Posted on May 04, 2015 by Anne Milneck | 0 comments

In terms of customer favorites in the store, Smoked Hot Paprika is definitely a frontrunner. So many customers have commented that they were unsure of how they would use it. But once they got it home, they can't figure out how they DON'T use it! It's great as a rub for chicken or salmon. It's a must in a southwestern soup or stew. It's that finishing touch in your custom grilling rub. And it's excellent in this dish. Such amazing, complex flavors.

Adapted from Food Network

Ingredients for the Vinaigrette:

1/3 cup Arbequina Extra Virgin Olive Oil

2 Tbl Champagne Pear White Balsamic

1-1/2 tsp Smoked Hot Paprika

1 tsp salt

1/4 tsp freshly ground black pepper

Ingredients for the Couscous salad:

1 Tbl Arbequina Extra Virgin Olive Oil

1-1/3 cups Pearl couscous

1/2 tsp salt

1 cup packed baby spinach leaves, coarsely chopped

1 cup packed arugula, coarsely chopped

12 oz grape tomatoes, cherry tomatoes or baby heirloom tomatoes, halved (about 2 cups)

1/2 cup cubed mozzarella (or pearls)

1/2 cup chopped fresh flat-leaf parsley

1/3 cup slivered almonds, toasted

Salt and freshly ground pepper to taste

Directions:

For the dressing: whisk the Arbequina Extra Virgin Olive Oil, Champagne Pear Balsamic, Smoked Hot Paprika, salt and pepper in a small bowl until smooth.
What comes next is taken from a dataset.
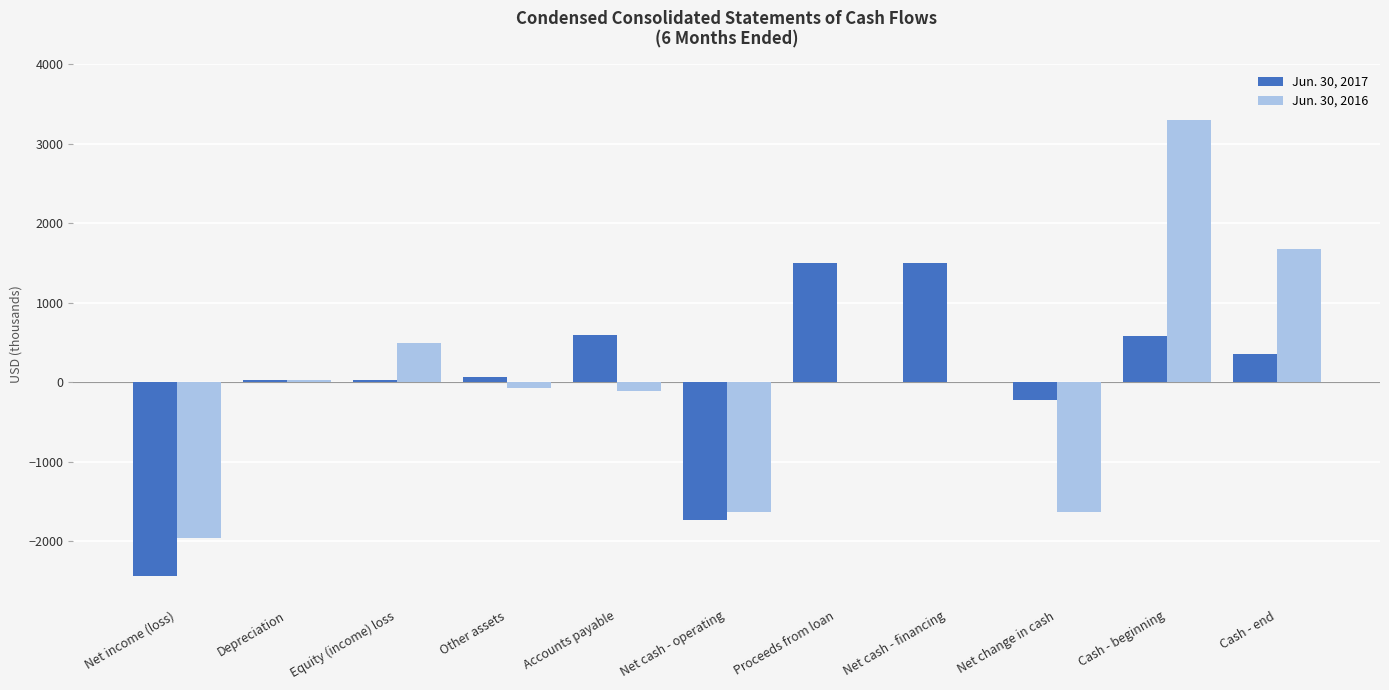

At which category is the sum across all series the highest?

Cash - beginning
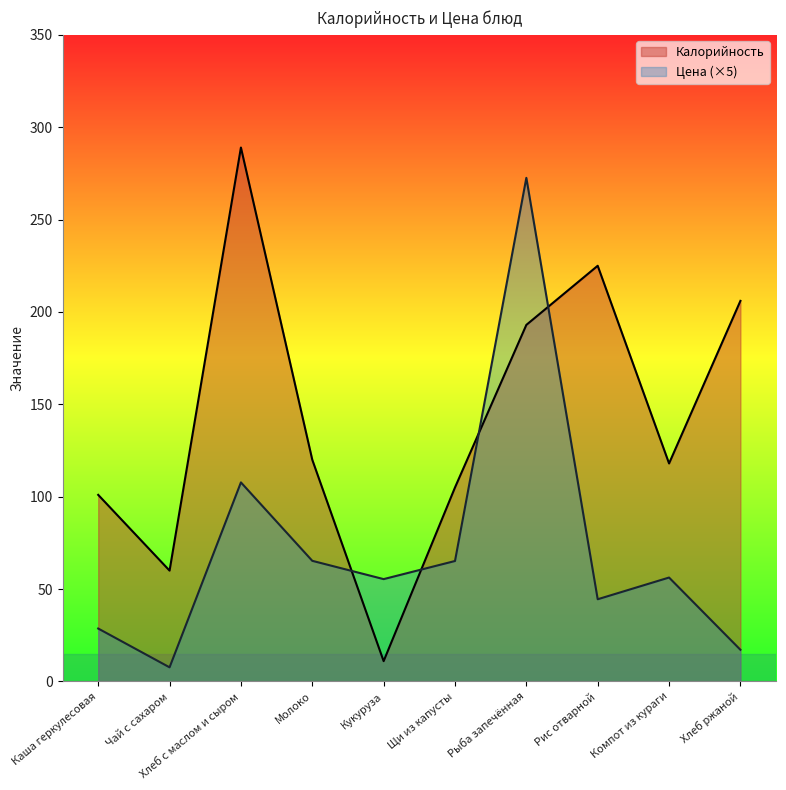

The Калорийность series shows 11.0 at Кукуруза. True or false?

True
For the couscous: Heat the Arbequina Extra Virgin Olive Oil over medium heat in a saucepan. Cook the couscous, stirring frequently, until golden, 4-5 minutes. Add 2 cups water and salt and bring to a boil. Reduce heat to a simmer and cover. Simmer the couscous until just tnder and the liquid is absorbed, about 9-10 minutes. Set aside to cool.

In a large bowl, mix together the spinach, arugula, tomatoes, mozzarella, parsley and almonds. Add the cooled couscous and the vinaigrette. Toss until all the ingredients are well combined and the couscous is coated. Taste and adjust the salt and pepper.